Applications have become indispensable to today’s economy, and enterprises are embracing a digital transformation to enhance their competitiveness and profits. The AEI 2016 study offers a special perspective to look at the progress and momentum that APJ markets have created so far in this respect.
According to the study, Hong Kong ranked in the top half as one of the five disruptors in APJ, along with Singapore, Australia, South Korea and Japan. Malaysia, China, Thailand, India and Indonesia make up the rest of the ranks either as challenger or mainstream.
Figure 1 The CA Technologies APJ Application Economy Index 2016 evaluates three main pillars that are critical for a vibrant application economy.
Hong Kong receives high scores in the categories “strength of intellectual property protection” and “time taken to set up a business”. This could be attributed to its government’s commitment to developing Hong Kong into a regional intellectual property hub, and the high efficiency of the government operations, as well as its support for local startups.

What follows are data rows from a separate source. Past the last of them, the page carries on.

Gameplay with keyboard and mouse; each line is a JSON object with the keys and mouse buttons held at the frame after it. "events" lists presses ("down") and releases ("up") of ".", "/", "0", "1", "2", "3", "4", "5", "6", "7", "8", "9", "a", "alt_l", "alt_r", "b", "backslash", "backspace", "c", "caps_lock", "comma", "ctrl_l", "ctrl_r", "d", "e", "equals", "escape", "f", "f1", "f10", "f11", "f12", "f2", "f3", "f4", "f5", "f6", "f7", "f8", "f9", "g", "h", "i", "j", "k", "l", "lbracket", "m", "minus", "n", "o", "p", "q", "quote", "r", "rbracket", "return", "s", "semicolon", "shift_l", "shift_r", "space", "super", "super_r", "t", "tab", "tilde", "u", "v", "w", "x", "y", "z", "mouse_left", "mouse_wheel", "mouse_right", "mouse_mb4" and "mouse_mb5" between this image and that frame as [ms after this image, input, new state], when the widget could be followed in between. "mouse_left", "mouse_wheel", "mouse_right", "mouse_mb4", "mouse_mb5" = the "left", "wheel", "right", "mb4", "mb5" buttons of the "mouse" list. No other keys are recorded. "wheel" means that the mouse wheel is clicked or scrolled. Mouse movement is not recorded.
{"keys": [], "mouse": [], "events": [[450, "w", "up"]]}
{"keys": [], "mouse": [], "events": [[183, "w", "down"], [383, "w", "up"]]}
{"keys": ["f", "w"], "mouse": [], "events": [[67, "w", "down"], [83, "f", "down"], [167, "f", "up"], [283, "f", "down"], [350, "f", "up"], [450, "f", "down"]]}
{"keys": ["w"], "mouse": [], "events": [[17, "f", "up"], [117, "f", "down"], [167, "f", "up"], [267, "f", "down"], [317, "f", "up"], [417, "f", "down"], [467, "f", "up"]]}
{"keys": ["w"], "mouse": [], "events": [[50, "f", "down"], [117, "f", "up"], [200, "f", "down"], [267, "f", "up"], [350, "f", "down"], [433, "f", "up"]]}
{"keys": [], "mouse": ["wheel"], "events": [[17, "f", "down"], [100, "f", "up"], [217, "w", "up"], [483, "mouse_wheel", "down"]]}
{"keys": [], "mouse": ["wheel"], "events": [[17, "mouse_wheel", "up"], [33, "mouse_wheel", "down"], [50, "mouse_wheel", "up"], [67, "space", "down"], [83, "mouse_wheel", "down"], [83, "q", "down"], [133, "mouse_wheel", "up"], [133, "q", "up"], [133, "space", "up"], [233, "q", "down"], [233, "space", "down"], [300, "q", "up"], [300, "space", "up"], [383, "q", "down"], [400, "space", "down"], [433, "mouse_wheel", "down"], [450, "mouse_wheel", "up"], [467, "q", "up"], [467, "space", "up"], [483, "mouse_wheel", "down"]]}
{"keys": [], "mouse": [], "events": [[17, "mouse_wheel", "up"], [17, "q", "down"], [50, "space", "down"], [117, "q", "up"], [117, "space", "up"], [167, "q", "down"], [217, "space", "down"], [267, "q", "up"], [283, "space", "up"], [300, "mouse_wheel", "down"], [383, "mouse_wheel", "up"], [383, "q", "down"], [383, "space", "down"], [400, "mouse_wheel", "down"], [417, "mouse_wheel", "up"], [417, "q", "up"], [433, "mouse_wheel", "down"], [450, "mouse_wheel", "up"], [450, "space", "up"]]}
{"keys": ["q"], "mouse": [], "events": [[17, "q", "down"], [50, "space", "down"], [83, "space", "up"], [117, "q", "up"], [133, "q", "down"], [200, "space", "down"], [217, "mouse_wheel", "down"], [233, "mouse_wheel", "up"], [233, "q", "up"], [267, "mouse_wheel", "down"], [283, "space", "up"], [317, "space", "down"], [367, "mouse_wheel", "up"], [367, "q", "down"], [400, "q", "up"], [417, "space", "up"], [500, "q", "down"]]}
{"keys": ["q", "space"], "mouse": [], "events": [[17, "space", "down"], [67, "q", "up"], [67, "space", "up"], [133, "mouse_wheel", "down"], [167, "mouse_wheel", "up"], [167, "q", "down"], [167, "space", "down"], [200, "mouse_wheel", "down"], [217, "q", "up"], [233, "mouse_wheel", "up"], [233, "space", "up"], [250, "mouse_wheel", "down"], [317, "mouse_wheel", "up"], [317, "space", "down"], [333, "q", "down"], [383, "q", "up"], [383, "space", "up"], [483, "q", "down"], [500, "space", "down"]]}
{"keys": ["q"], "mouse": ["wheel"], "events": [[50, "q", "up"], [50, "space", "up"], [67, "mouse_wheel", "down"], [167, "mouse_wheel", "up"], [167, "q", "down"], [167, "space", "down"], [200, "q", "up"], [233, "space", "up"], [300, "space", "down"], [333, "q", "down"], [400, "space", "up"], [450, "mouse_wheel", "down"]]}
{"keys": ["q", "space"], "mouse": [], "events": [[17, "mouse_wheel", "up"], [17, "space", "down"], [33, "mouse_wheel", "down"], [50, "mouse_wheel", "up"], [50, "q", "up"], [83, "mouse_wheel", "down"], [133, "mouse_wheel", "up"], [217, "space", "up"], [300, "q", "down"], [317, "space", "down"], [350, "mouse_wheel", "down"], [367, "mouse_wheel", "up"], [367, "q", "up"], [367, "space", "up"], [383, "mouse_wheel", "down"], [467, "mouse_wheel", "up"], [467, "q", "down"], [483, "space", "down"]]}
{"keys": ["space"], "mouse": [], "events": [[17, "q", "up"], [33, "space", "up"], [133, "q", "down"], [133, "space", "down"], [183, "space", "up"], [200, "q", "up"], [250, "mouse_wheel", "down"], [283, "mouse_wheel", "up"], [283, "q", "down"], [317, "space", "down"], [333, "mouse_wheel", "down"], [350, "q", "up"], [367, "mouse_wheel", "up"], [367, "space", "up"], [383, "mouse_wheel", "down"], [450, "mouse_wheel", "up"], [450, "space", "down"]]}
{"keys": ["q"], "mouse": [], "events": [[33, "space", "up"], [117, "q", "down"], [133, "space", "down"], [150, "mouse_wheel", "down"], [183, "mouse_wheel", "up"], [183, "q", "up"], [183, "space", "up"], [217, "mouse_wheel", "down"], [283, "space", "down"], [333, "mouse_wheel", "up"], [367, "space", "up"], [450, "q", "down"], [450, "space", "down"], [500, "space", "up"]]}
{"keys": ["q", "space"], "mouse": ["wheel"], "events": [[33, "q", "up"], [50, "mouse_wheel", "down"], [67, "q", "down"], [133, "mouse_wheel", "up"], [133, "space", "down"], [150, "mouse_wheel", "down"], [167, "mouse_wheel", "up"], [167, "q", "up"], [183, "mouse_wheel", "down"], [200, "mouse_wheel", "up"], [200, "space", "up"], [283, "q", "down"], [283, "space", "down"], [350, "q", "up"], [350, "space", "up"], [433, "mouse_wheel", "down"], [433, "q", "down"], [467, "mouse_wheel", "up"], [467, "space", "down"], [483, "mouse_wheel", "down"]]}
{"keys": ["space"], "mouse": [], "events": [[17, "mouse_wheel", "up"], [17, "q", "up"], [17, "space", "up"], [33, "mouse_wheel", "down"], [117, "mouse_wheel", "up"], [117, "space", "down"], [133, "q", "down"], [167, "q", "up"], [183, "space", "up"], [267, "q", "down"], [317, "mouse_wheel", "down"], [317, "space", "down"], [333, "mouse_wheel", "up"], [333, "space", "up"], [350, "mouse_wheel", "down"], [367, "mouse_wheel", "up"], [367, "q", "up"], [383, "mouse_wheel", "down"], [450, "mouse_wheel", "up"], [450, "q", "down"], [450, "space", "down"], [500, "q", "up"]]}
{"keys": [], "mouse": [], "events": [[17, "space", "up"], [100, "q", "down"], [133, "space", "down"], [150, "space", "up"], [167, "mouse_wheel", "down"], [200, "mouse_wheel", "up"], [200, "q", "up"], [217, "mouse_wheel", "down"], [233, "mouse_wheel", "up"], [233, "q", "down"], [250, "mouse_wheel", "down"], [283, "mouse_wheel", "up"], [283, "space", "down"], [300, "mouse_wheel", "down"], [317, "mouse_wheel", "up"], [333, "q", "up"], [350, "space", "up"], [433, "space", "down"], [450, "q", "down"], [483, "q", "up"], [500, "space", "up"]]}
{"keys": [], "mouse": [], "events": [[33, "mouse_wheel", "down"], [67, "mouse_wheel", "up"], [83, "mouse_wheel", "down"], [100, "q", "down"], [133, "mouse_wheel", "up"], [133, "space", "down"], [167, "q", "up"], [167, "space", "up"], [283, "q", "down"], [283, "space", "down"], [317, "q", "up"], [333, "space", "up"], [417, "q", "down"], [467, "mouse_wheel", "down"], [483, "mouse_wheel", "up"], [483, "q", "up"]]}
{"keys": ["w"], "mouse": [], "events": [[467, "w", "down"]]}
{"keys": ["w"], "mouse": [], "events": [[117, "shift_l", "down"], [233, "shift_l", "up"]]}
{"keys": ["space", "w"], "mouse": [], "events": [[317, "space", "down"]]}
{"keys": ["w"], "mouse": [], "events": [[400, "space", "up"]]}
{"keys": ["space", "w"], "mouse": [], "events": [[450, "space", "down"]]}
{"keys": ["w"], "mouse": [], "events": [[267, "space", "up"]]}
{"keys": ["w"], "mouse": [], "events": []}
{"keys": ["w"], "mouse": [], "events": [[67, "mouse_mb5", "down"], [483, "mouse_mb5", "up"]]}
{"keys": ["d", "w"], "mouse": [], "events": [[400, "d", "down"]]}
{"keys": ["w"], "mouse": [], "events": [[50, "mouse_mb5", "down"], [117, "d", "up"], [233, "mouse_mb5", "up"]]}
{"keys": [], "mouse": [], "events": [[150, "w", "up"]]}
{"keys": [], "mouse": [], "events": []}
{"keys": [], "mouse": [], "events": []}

This ranking was made by consolidating ten parameters into three pillars:
1. Government Use and Support of Technology and Innovation: The measurement of the degree in which governments are using technology and are developing positive policies for innovation and technology use.
2. Internet and Mobile Infrastructure: Internet and smartphone penetration rates and average connection speeds determine whether or not the application economy can flourish.
3. Business Agility: The ability to move with agility and to act quickly and responsively when driving market disruption. To achieve this, governments must create an environment that is conducive to businesses.
“Regardless of whether they are in the Disruptors, Challengers or Mainstream group, markets will still need to focus on creating conditions for businesses to thrive in the application economy. They can do so by continuing to do well in their key success characteristics, while mitigating current and potential weaknesses,” said Lim May-Ann, managing director, TRPC.
Apart from showing each market’s current ranking, the AEI 2016 study also reviewed the potential and prospect of these markets, by looking at potential accelerators.
Figure 2 The Market Potential Accelerators Index evaluates factors which have the ability to impact and accelerate market potential in the new application economy.
The factors include: (i) the number of smartphone users, (ii) the number of daily general mobile Internet use, (iii) the use of virtual social networks, (iv) the daily use of mobile apps, and (v) the size of the youth demography — the population aged 15-24 — in the market.
Hong Kong remains in the middle position at the 5th place of APJ Application Economy Market Potential Accelerators following Indonesia and Singapore as one of the six achievers in APJ, with China and India ranking highest as accelerators.
“It is interesting that Hong Kong ranks in the middle in terms of both current situation and future potential. It probably means that Hong Kong is standing at a crossroads in this digital world — we can easily become a leader or fall into mainstream,” explains David Aston, vice president, Greater China, CA Technologies. “As one of the most developed economies in the world, Hong Kong is mature and settled into the application economy readiness leaderboard. Based on the solid foundations built in the past, the government and organizations in Hong Kong should take action to quickly address the gaps and seize the opportunity.”
The 10 parameters of the Application Economy Index (AEI2016) and five Market Potential Accelerators are sourced from publicly-available indices.
As indicators used had different units and scales, any indicator that did not use a 10-point scale was normalized to make the indicator values comparable, as well as to construct aggregate scores for each economy.